S’il est louable de vouloir simplifier la vie des entreprises, l’enfer est souvent pavé de bonnes intentions. Un (petit) pan de la gargantuesque loi Pacte pourrait se transformer en bombe à retardement pour l’économie française. L’article 9 de ce projet revient sur le périmètre de la mission des commissaires aux comptes qui, sous tutelle du ministère de la Justice, sont chargés de garantir la fiabilité de l’information financière produite par les entreprises ou leurs experts-comptables.
Le principal grief fait à la profession du commissariat au compte serait que leur mission coûte trop aux petites entreprises et les prive ainsi de points de marge nécessaires à leur expansion. En réponse, le gouvernement souhaite relever les seuils d’audit légal pour s’aligner sur les recommandations faites par l’Union européenne.
Vers plus d’opacité
Si ce relèvement des seuils paraît légitime et adapté à la nouvelle démographie des entreprises individuelles en France, le diable se cache dans les détails… Le caractère préjudiciable de l’actuel projet de loi provient surtout du fait qu’elle amènerait à ne plus auditer une partie des structures les plus complexes en France : les entreprises organisées en groupe.
L’opacité engendrée serait loin d’être négligeable, les dernières estimations évaluent à 81.000 le nombre de filiales de groupes qui ne seraient plus auditées. Employeurs significatifs (près de 7,5 millions de salariés), ces ensembles économiques pèsent lourd : 2.900 milliards d’euros de chiffre d’affaires en 2017 (soit plus de 100 % du PIB). Ils participent au développement des sous-traitants et de la distribution via le crédit interentreprises et l’investissement externe. Penser que de telles structures ne seraient soumises à aucun contrôle, interroge sur les risques économiques, sociaux et fiscaux et ses effets sur la transparence, nécessaire au fonctionnement optimal d’une économie moderne.
Effet d’aubaine
Autre point d’inquiétude, le caractère incitatif de la réforme pourrait pousser certaines entreprises à découper leurs activités pour s’organiser en groupe. En effet, si jusqu’à maintenant toutes les entités composant un groupe étaient auditées, seul le holding de tête le serait désormais.

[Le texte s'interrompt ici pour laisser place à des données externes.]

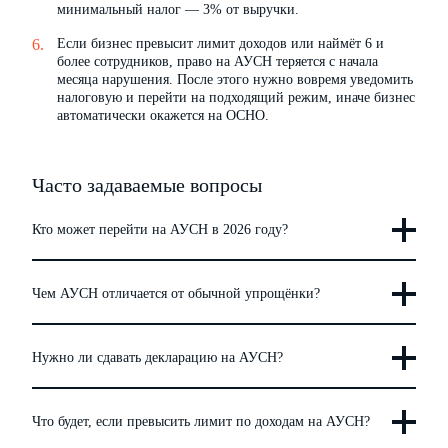
минимальный налог — 3% от выручки.
Если бизнес превысит лимит доходов или наймёт 6 и
более сотрудников, право на АУСН теряется с начала
месяца нарушения. После этого нужно вовремя уведомить
налоговую и перейти на подходящий режим, иначе бизнес
автоматически окажется на ОСНО.
Часто задаваемые вопросы
Кто может перейти на АУСН в 2026 году?
Чем АУСН отличается от обычной упрощёнки?
Нужно ли сдавать декларацию на АУСН?
Что будет, если превысить лимит по доходам на АУСН?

Les conséquences sont doubles. D’une part, la complexité et l’émiettement du tissu entrepreneurial français seront exacerbés avec l’augmentation du nombre de sociétés s’organisant en cascade de holdings. D’autre part, l’image de l’entreprise dans son ensemble risque d’être ternie par un petit nombre d’entre elles tentées par la dissimulation. Le risque d’une éventuelle recrudescence de la fraude fiscale (et le manque à gagner pour les recettes publiques) sera difficile à supporter dans un contexte de nécessaire rééquilibrage des finances publiques.
Sécurité de l’environnement économique
La mission du commissaire aux comptes n’est pas celle de l’expert-comptable. Elle sert à préserver la sécurité de l’environnement économique et donc à protéger les salariés, les actionnaires minoritaires et tous les autres acteurs de la vie d’une entreprise des comportements frauduleux ou des erreurs qui pourraient générer du risque. Elle participe également à la démarche de prévention des difficultés des entreprises. A l’heure où les besoins d’investir des PME sont énormes, elle est essentielle pour rassurer les établissements prêteurs et faciliter la distribution de crédits indispensable au financement des entreprises.
Dans ces conditions, la perte de visibilité sur une portion conséquente du tissu entrepreneurial engendrée par l’article 9 de la loi Pacte (57 % des sociétés commerciales auditées aujourd’hui) pourrait avoir des conséquences négatives lourdes sur l’activité économique française.